The sheer amount of ideas in "The Philadelphia Grand Jury" alone, the opener from Widow City, would be enough to keep most bands healthy for an entire album. That this seven-minute epic is only the first of sixteen songs on The Fiery Furnaces' sixth release is a telling sign. Anyone hoping for this brother-sister duo to settle down and write tunes as focused and catchy as EP's "Tropical-Iceland" are outta luck. Melodies, hooks, riffs, segues, and left turns rush out of this disc like a busted fire hydrant; it's up to you to either run from the flood or roll up your pants and dance in the spray. Inspired insanity.

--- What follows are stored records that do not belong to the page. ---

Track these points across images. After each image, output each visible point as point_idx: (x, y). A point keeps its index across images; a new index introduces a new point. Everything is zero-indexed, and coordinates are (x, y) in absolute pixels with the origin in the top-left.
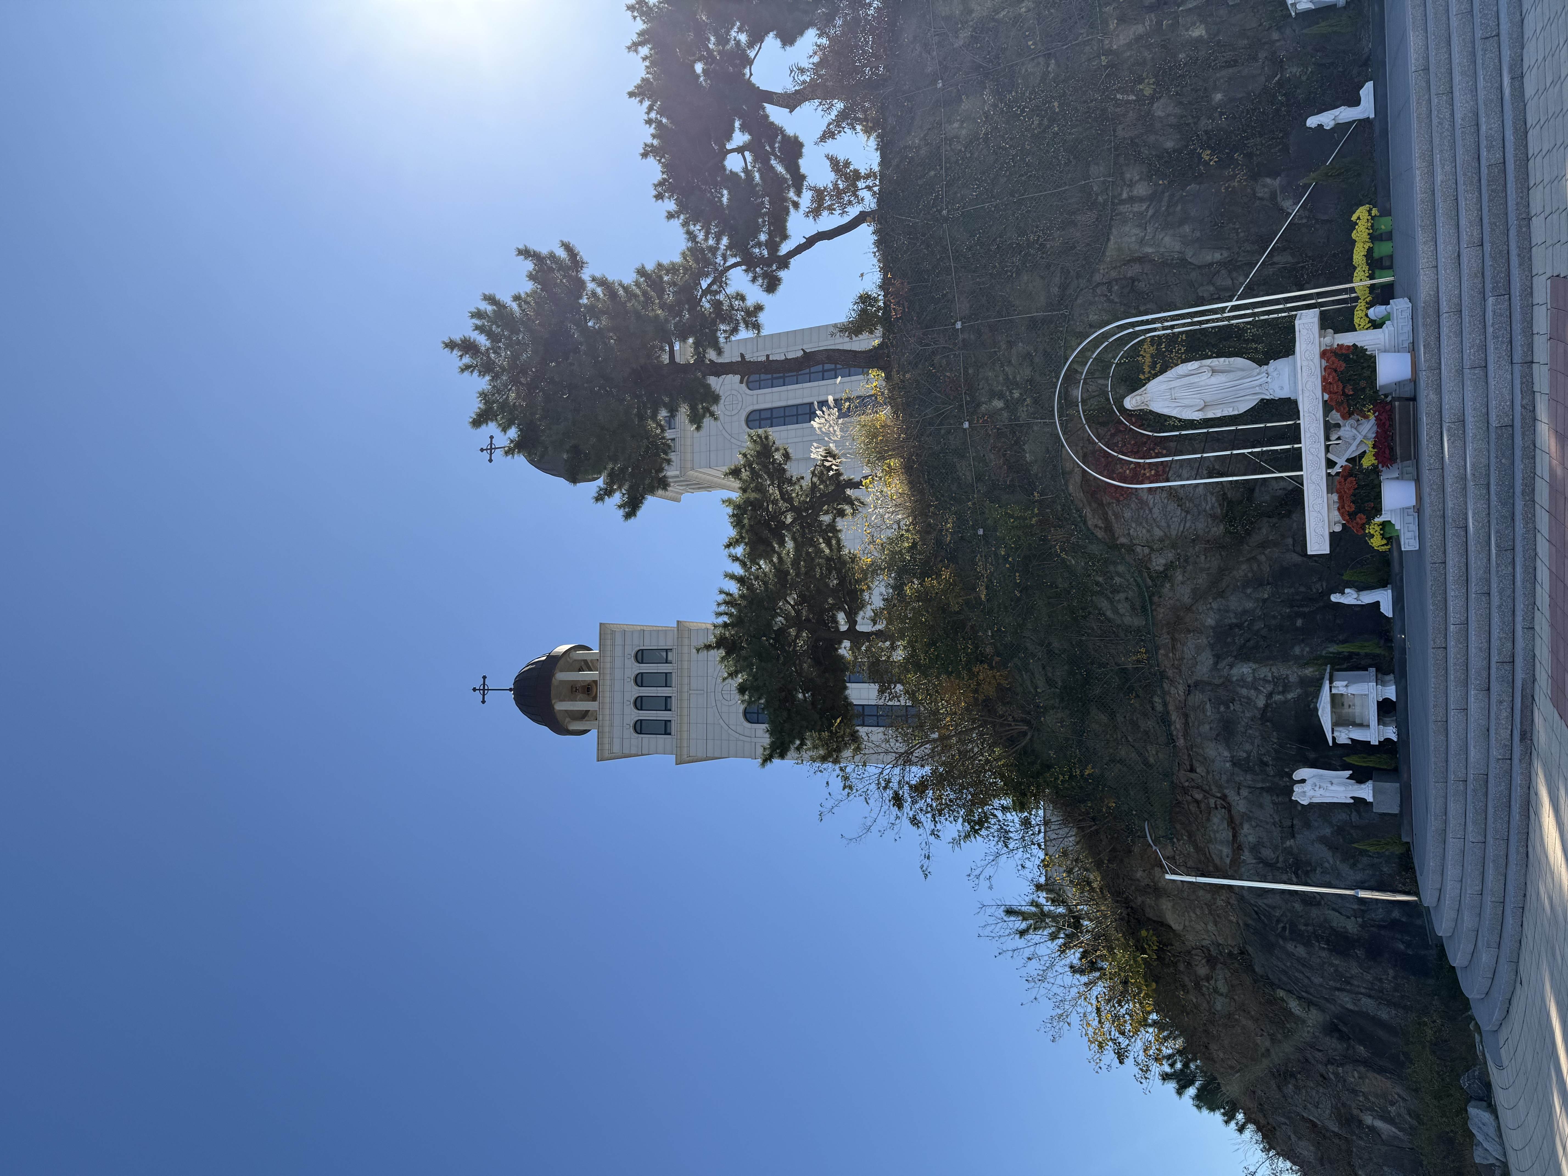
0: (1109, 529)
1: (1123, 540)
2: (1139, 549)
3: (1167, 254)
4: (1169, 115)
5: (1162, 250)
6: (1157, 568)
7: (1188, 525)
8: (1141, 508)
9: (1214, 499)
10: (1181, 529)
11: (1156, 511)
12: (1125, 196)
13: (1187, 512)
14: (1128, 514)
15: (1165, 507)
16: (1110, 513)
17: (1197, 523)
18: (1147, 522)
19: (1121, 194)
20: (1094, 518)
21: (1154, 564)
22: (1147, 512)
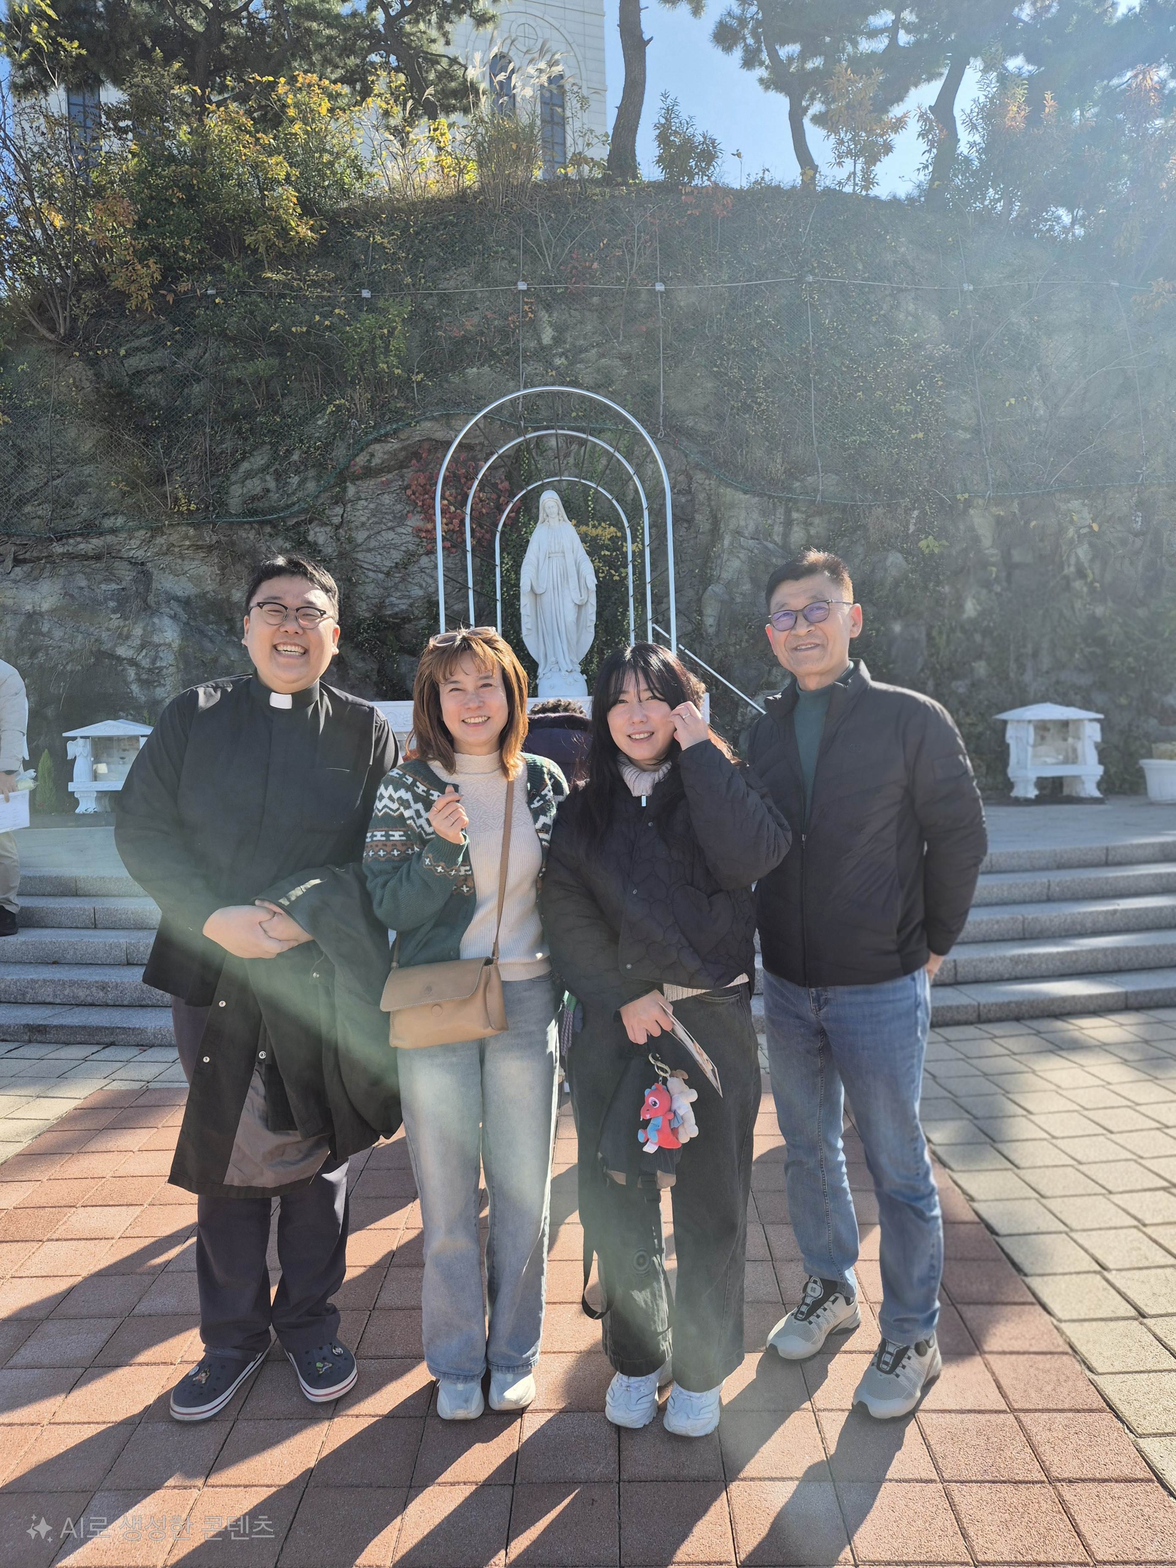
0: (369, 472)
1: (351, 490)
2: (339, 510)
3: (719, 561)
4: (886, 570)
5: (725, 557)
6: (312, 533)
7: (371, 574)
8: (395, 517)
9: (404, 607)
10: (365, 566)
11: (391, 535)
12: (795, 515)
13: (388, 574)
14: (387, 499)
15: (396, 547)
16: (390, 476)
17: (373, 585)
18: (376, 523)
19: (798, 511)
20: (385, 453)
21: (317, 529)
22: (390, 524)
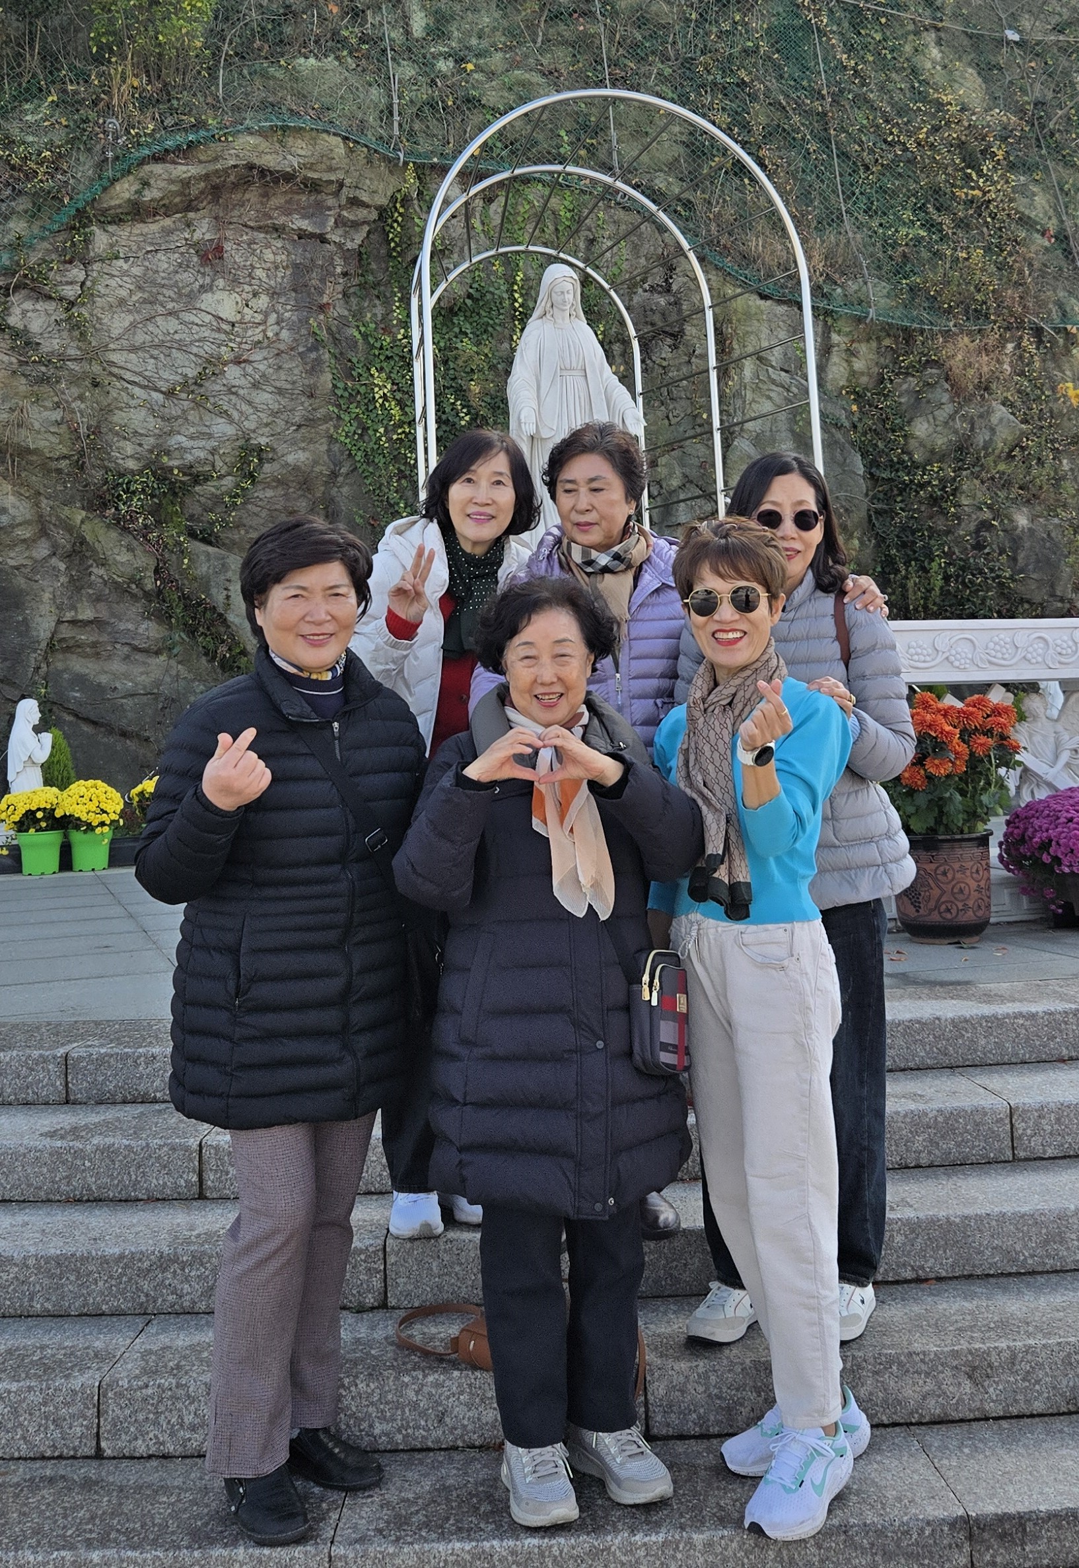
0: (137, 212)
1: (101, 240)
2: (78, 273)
6: (17, 311)
7: (137, 391)
8: (180, 295)
9: (202, 455)
10: (128, 376)
11: (172, 324)
13: (170, 394)
14: (163, 262)
15: (182, 347)
16: (168, 222)
17: (143, 412)
18: (145, 301)
20: (171, 181)
21: (28, 305)
22: (170, 305)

The thing that I love about PJ Harvey is the specificity with which she makes records. With every new album, she challenges herself, and her audience, to abandon familiar comforts and adapt to new approaches. The piano-driven White Chalk is possibly the most challenging record she has presented since Is This Desire? or even her sophomore milestone Rid Of Me. To interpret it as a callous and self indulgent attempt to alienate listeners is to have never known what made Harvey tick in the first place. Austere and distant on first meeting, it quivers with new feelings upon every listen.
Soft vocals and moody songs surrounded by creative arrangements that sometimes feel like they are on the verge of collapse. Stretched out and contracted rhythms with simple but often obscure sounding harmonies highlight "Stair Keeper". The song "Friend of Mine" shares an uncomfortable but playful bass melody with a subtle and acutely ranged vocal line. A nice touch over its distant and reluctant piano waltz. Also, listen in the album for effective accompanying roles for an extremely exhausted organ and a creaking floor.
As Polmo Polpo, Perri was the voiceless creator of beautifully submerged, amorphous music. So it's somewhat shocking to see just how nuanced a singer and songwriter he actually is. Hints of the great potential for Tiny Mirrors have been littered across CD-R releases and 2006's strong Sandro Perri Plays Polmo Polpo, not to mention his always excellent supporting cast of players. But that voice! Bringing to mind such singers as Arthur Russell and Talk Talk's Mark Hollis, Perri's voice is simply a revelation and Tiny Mirrors marks its strongest step into the world yet. Makes you wonder what other tricks he's hiding.